Gast, in turn, provided an overview of how the Trump administration’s proposed budget might affect U.S.-Africa engagement. He noted that while three famines were announced in sub-Saharan Africa this year, the recent budget proposes a 44 percent reduction in humanitarian assistance. Funding for peacekeeping forces in Africa are to be cut by 65 percent, and the U.S. African Peacekeeping Rapid Response Partnership and Security Governance Initiative programs will be eliminated. Furthermore, support for the Mandela Washington Fellowship Young African Leaders Initiative (YALI), regional integration programming, and Feed the Future will be downsized. Twelve African countries are completely zeroed out of the budget, including Niger in the Sahel, which is facing security threats from terrorism. In general, these changes do not seem to encourage much needed investment or job creation and could ultimately perpetuate extremism and violence among vulnerable youth, he asserted.

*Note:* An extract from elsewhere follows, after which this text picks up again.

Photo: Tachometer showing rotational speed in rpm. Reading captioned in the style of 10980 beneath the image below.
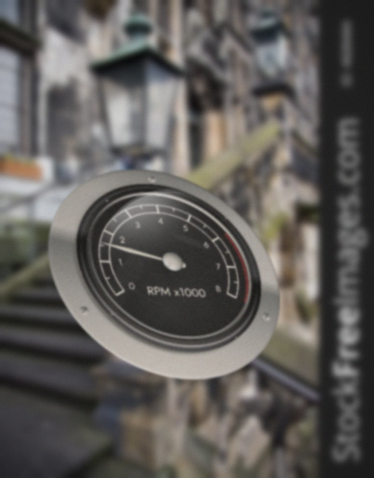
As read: 1500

Additionally, he mentioned that the White House has not defined an Africa strategy yet (noting, however, that the Obama administration took 3.5 years to develop theirs so such a strategy might not emerge for a while). Still, according to Gast, the cuts to Africa-related programs presented in the budget proposal suggest that the Trump administration might be moving away from deeper engagement with Africa, and that it does not view Africa as a growth market for U.S. exports in the way that the previous administration did. The proposed cuts to the operational budgets in USAID and State have also prompted concerns that a reduction in force could be imminent and could lead to a withdrawal of development engagement and diplomacy with the continent.

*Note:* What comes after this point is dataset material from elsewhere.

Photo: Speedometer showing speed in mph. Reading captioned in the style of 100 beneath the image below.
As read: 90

Beyond the direct scope of USAID and State, other U.S. agencies with linkages to Africa, such as the Overseas Private Investment Corporation (OPIC), are on the chopping block. Mosbacher discussed how OPIC fits into the overall architecture of U.S. economic and development assistance by helping U.S. firms mitigate the risk of foreign direct investment in low-income countries through loans and guarantees, private equity funds, and political risk insurance. According to Mosbacher, OPIC helps American companies compete abroad since many European countries and China, (among other countries,) subsidize firms attempting to enter emerging markets. Notably, OPIC makes roughly $350 million in revenue annually and its operating costs amount to $70 million, so it actually reduces the federal deficit by approximately $280 million every year. Although the panelists agreed that OPIC is an important part of the U.S.’s international development strategy, Pletka pointed out that some members of government view OPIC as corporate cronyism and claim that it skews free markets. Mosbacher argued that this is due to a misunderstanding of what OPIC does. OPIC does not compete with the private sector since it only steps in once private sector actors choose not to provide their products to American firms, he contended. Its contribution to creating jobs both in the U.S. and on the continent, especially in light of the demographic boom there, cannot be understated.

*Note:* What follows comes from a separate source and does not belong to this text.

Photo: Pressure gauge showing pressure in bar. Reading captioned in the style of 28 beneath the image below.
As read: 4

In response to a question from Coulibaly regarding the appropriate vision and criteria policymakers should employ during budget allocation discussions, Pletka argued that budget adjustments should address structural budgetary issues, but also follow a coherent foreign policy and development strategy, which, she noted, in the present budget documents, is missing. Although panelists agreed that some reform in the development community is needed, maintaining international programming related to the region’s key development issues, including humanitarian assistance, enhancing U.S. and African competitiveness, and encouraging innovation and entrepreneurship, is important. Finally, some panelists raised concerns that the cuts to foreign assistance and diplomacy may equate to the U.S. “ceding Africa to China” or that overreliance on military engagement in the region could even provoke instability in some already unstable countries. Panelists agreed that continued debate on the right level and form of engagement is essential to effective and sustainable foreign policy engagement in Africa.